Directions:
Copy out the listing that follows, exactly, without its pictures.

Information supplied: Begin

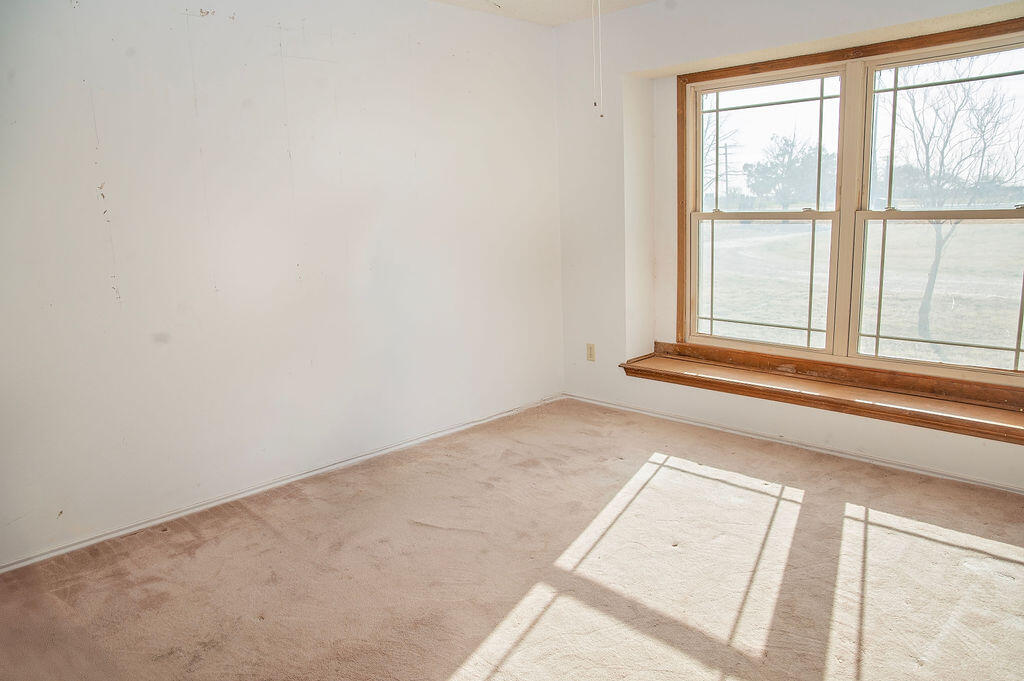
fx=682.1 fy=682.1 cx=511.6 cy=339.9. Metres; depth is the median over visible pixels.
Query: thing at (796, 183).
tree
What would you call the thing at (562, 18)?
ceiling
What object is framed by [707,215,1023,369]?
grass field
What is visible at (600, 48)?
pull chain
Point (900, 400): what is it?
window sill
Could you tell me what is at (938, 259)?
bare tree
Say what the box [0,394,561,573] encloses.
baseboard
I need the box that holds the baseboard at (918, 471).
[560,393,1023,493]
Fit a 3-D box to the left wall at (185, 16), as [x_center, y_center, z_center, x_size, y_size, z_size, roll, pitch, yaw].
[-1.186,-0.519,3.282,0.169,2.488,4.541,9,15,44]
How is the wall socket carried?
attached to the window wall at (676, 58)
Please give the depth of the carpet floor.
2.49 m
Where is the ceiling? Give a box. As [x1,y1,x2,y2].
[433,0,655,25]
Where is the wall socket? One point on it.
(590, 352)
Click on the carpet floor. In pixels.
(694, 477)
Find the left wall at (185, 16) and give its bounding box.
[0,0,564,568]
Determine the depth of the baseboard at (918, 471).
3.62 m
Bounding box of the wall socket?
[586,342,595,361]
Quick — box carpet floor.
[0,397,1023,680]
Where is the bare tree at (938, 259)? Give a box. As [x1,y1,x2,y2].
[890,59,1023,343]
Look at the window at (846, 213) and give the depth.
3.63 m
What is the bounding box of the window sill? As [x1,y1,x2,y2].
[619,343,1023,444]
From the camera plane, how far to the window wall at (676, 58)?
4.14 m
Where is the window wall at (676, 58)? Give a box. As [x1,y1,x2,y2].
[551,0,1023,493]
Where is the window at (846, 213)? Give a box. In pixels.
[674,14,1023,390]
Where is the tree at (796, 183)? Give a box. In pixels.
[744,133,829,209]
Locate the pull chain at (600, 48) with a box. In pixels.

Information supplied: End

Answer to this task:
fx=682.1 fy=682.1 cx=511.6 cy=339.9. Metres; depth is the median over visible pixels.
Query: thing at (796, 183).
tree
What would you call the thing at (562, 18)?
ceiling
What object is framed by [707,215,1023,369]?
grass field
What is visible at (600, 48)?
pull chain
Point (900, 400): what is it?
window sill
Could you tell me what is at (938, 259)?
bare tree
Say what the box [0,394,561,573] encloses.
baseboard
I need the box that holds the baseboard at (918, 471).
[560,393,1023,493]
Fit a 3-D box to the left wall at (185, 16), as [x_center, y_center, z_center, x_size, y_size, z_size, roll, pitch, yaw].
[-1.186,-0.519,3.282,0.169,2.488,4.541,9,15,44]
How is the wall socket carried?
attached to the window wall at (676, 58)
Please give the depth of the carpet floor.
2.49 m
Where is the ceiling? Give a box. As [x1,y1,x2,y2].
[433,0,655,25]
Where is the wall socket? One point on it.
(590, 352)
Click on the carpet floor. In pixels.
(694, 477)
Find the left wall at (185, 16) and give its bounding box.
[0,0,564,568]
Determine the depth of the baseboard at (918, 471).
3.62 m
Bounding box of the wall socket?
[586,342,595,361]
Quick — box carpet floor.
[0,397,1023,680]
Where is the bare tree at (938, 259)? Give a box. As [x1,y1,x2,y2].
[890,59,1023,343]
Look at the window at (846, 213) and give the depth.
3.63 m
What is the bounding box of the window sill? As [x1,y1,x2,y2].
[619,343,1023,444]
From the camera plane, how far to the window wall at (676, 58)?
4.14 m
Where is the window wall at (676, 58)? Give a box. As [x1,y1,x2,y2].
[551,0,1023,493]
Where is the window at (846, 213)? Give a box. In pixels.
[674,14,1023,390]
Where is the tree at (796, 183)? Give a box. In pixels.
[744,133,829,209]
Locate the pull chain at (600, 48) with a box. In pixels.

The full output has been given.